The Northern slope of the Pyrenees is narrow and precipitous. The plains are for the greater part of its length clearly separated from the mountains; the easy country in some places (at St. Girons, for instance, and in the Flats between Lourdes and Tarbes) is not 20 miles as the crow flies from the highest peaks.
On the Spanish side, on the contrary, the mountainous district will run from two to three times that distance. Its extreme width between the open country at the foot of the Sierra Monsech and the Salau Pass is over 60 miles, and it is nowhere less than two days’ good journey on foot from the summits to the plains.
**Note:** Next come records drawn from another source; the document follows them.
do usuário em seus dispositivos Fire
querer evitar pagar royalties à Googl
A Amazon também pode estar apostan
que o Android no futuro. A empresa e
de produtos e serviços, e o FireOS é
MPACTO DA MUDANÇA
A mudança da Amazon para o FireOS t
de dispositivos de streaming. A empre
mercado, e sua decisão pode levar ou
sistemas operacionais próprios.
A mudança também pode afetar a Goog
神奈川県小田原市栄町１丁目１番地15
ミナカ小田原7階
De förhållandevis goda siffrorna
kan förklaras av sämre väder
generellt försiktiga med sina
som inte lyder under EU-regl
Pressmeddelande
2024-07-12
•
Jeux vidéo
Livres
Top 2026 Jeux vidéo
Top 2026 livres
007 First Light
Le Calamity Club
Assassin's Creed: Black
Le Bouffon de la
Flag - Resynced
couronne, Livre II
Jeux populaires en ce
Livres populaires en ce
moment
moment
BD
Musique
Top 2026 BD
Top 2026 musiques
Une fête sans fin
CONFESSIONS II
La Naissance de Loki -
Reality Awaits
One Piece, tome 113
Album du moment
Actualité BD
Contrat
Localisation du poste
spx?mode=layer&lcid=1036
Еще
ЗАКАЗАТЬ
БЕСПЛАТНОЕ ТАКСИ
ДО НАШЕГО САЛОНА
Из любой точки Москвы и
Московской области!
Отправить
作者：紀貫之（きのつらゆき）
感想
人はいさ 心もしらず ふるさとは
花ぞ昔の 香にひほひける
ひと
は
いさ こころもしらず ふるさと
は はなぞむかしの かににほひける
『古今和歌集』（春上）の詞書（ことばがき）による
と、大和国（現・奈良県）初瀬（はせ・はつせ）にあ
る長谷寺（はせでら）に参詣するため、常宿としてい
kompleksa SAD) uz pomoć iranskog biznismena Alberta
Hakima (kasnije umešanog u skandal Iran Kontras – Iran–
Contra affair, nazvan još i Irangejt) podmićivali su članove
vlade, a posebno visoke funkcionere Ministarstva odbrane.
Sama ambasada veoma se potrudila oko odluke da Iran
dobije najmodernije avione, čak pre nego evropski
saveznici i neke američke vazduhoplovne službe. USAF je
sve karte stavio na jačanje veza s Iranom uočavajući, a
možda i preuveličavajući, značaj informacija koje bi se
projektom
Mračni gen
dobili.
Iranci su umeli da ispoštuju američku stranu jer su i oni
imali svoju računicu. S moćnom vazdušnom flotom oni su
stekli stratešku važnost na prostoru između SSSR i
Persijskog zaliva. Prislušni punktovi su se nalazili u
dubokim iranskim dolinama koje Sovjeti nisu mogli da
This differentiation between the northern and the southern slopes is not merely one of width, it is due to profound differences in the contours which make the Spanish side of the system a different type of mountain group from the French. For, on the French side the Pyrenees consist in a series of great ribs or buttresses running up from the plains perpendicularly to the main heights of the range, and it is between these ribs or buttresses that the separate and highly distinct valleys which are the characteristic habitations of the French Basques and Béarnais lie. On the Spanish side the main structure is in folds parallel to the watershed; the lateral valleys descending from the watershed run southward for but a very short distance, they come, within a few miles, upon high east-and-west ridges which sometimes rival the main range itself in height and which succeed each other like waves down to the plains of the Ebro. The contrast in structure north and south of the watershed may be expressed in the formula of this plan. A man looking at the Pyrenees from the French towns at their base sees in one complete view a belt of steep rising slopes, and a long fairly even line of summits against the sky. A man looking at the range from the Spanish plains can only in a few rare places so much as catch sight of the main range. In far the greater number of such views he will have before him a high ridge which masques the country beyond. If, then, the reader or the traveller regards the French slope as being essentially a series of profound valleys parallel to each other and running north and south, he will have grasped the main aspect of this side of the range. If he will regard the Spanish slope as a series of parallel outliers which begin quite close to the watershed, and which, though falling at last into the plains of the Ebro, are, even the most southern of them, of considerable height, he will have grasped the structure of the Pyrenees upon the side which looks towards the sun.